Task description: Pick out each line of the material below that contains the word "behavioral". Matches must agree in case.

Page images and extracted text:
────────

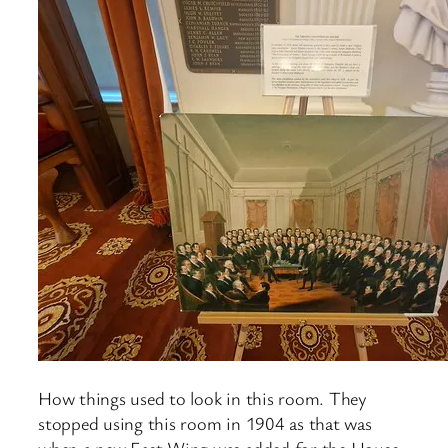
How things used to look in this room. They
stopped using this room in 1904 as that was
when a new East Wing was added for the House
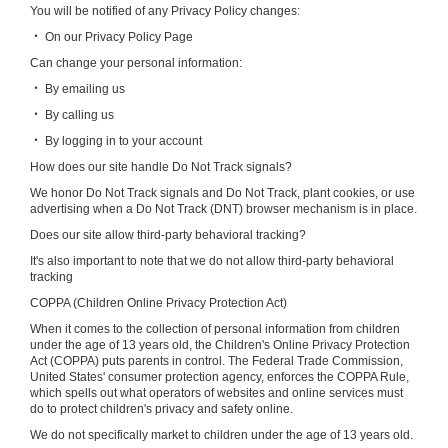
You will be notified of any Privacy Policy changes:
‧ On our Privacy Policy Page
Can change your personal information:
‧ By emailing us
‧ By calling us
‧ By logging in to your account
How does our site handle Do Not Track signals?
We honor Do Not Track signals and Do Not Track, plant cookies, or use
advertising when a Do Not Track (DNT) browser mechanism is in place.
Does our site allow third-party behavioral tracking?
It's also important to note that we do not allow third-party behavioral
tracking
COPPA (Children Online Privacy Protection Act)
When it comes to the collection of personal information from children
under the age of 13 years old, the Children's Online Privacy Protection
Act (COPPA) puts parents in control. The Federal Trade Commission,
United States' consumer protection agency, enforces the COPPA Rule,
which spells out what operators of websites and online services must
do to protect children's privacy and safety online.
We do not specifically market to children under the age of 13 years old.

────────

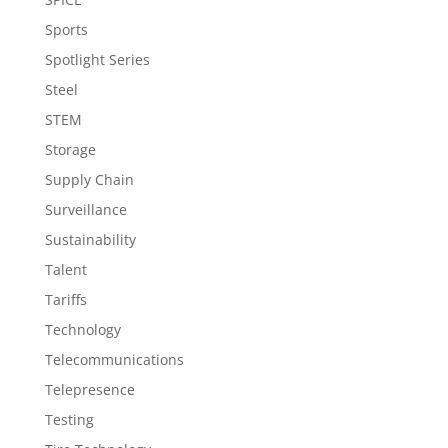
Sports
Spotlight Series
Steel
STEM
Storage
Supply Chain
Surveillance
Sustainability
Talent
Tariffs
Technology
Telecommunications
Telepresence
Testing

────────

Result for this task:
Does our site allow third-party behavioral tracking?
It's also important to note that we do not allow third-party behavioral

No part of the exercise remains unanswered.